▸ Exercise materials:
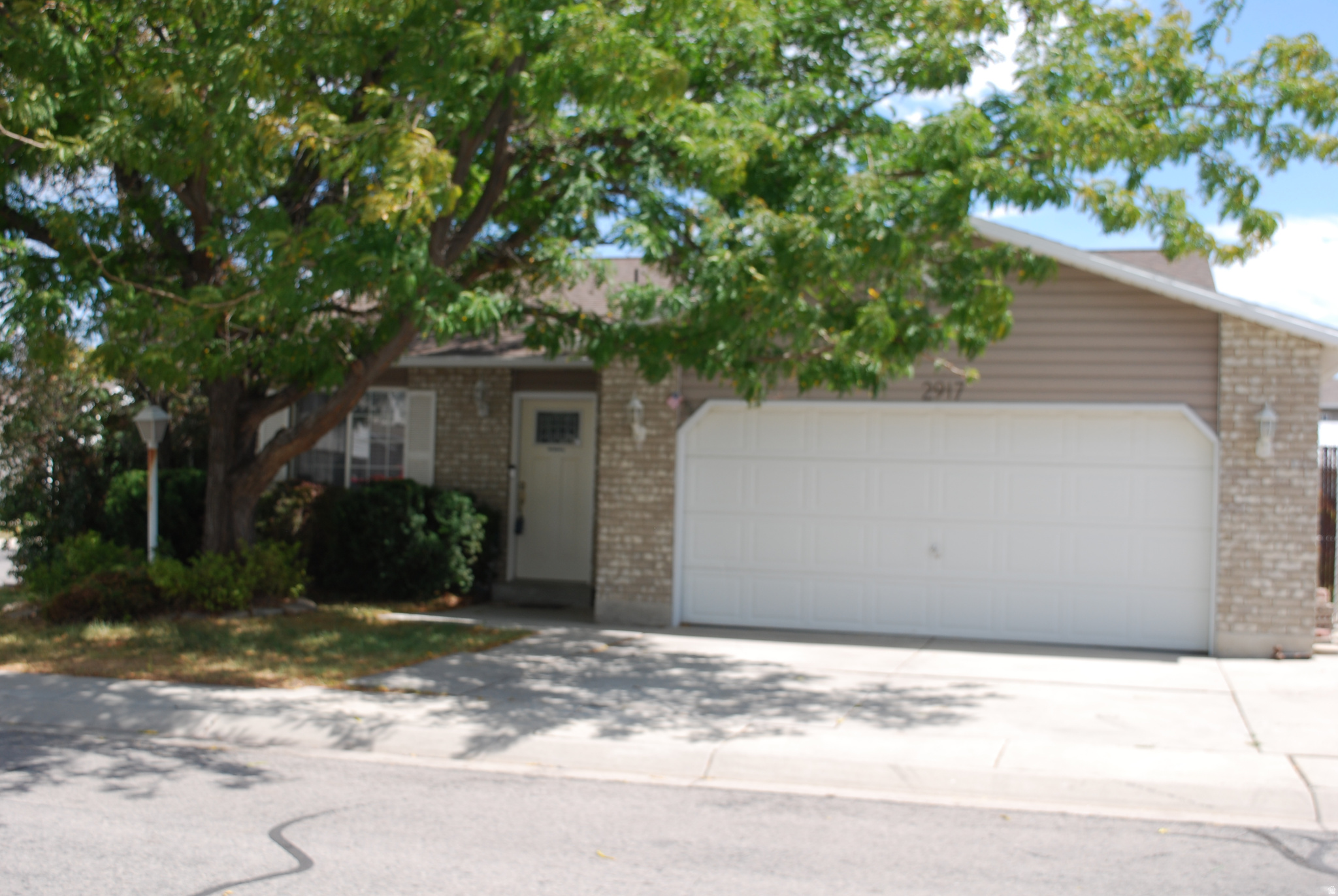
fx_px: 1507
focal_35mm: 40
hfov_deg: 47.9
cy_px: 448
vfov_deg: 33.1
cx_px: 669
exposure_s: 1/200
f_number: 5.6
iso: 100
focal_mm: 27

▸ What you need to do: Each entry needs to be retyped exactly; the pictures stay out.

▸ Task answer:
fx_px: 1507
focal_35mm: 40
hfov_deg: 47.9
cy_px: 448
vfov_deg: 33.1
cx_px: 669
exposure_s: 1/200
f_number: 5.6
iso: 100
focal_mm: 27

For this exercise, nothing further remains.